Stanford University has integrated AI-assisted imaging with the technology of the outdated inkjet printer to create a more efficient and cost–effective method for detecting bacteria in liquids, such as blood and wastewater. This technique could lead to almost immediate, inexpensive, and more accurate microbial assays of virtually any fluid for the presence of microbes.
“We can find out not just that bacteria are present, but specifically which bacteria are in the sample – E. coli, Staphylococcus, Streptococcus, Salmonella, anthrax, and more,” said Jennifer Dionne, associate professor of materials science and engineering at Stanford University. “Every microbe has its own unique optical fingerprint. It’s like the genetic and proteomic code scribbled in light.”
Our culturing methods currently in use can take hours to days to complete. According to the research team, the new test can be done in minutes and has the potential for better and faster diagnoses of infection, improved use of antibiotics, safer foods, enhanced environmental monitoring, and faster drug development.
The fact that bacteria display spectral fingerprints has been long known, but the new technique is able to specifically isolate those spectra from all of the light reflecting from each sample.
“Not only does each type of bacterium demonstrate unique patterns of light but virtually every other molecule or cell in a given sample does too,” said first author Fareeha Safir. “Red blood cells, white blood cells, and other components in the sample are sending back their own signals, making it hard if not impossible to distinguish the microbial patterns from the noise of other cells.”
To separate and amplify the light reflecting from the bacteria alone, the team combined the use of the inkjet printer, nanoparticle technology, and artificial intelligence.

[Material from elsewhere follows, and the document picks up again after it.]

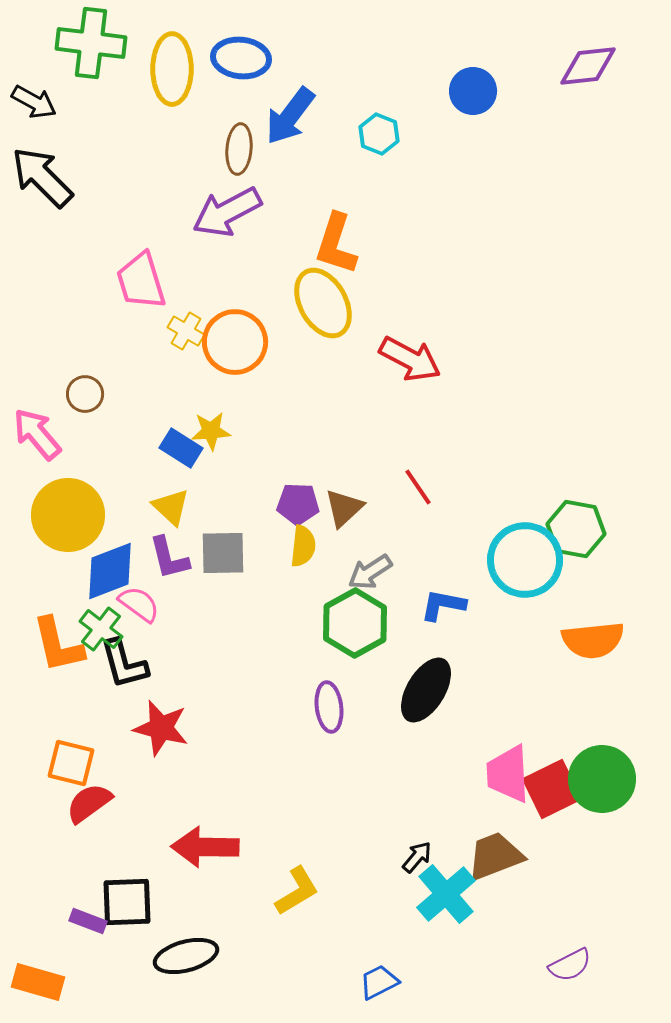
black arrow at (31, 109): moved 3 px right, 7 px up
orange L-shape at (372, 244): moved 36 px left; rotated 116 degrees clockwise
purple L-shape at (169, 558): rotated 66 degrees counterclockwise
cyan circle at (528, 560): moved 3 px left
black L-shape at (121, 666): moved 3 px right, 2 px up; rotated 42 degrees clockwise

To enable the printer to handle biological samples, the team modified it to put samples to paper using acoustic pulses. Each sample droplet is so small they may hold just a few dozen cells. The samples were then infused with gold nanorods that attach themselves to any bacteria present. The nanorods act like antennae, drawing the laser light toward the bacteria and amplifying the signal by about 1500 times its unenhanced strength. Once detected, machine learning is used to compare the several spectra reflecting from each printed dot of fluid to identify the telltale signatures of any bacteria in the sample.
“It’s an innovative solution with the potential for life-saving impact. We are now excited for commercialization opportunities that can help redefine the standard of bacterial detection and single-cell characterization,” said senior co-author Amr Saleh, a former postdoctoral scholar in Dionne’s lab and now a professor at Cairo University.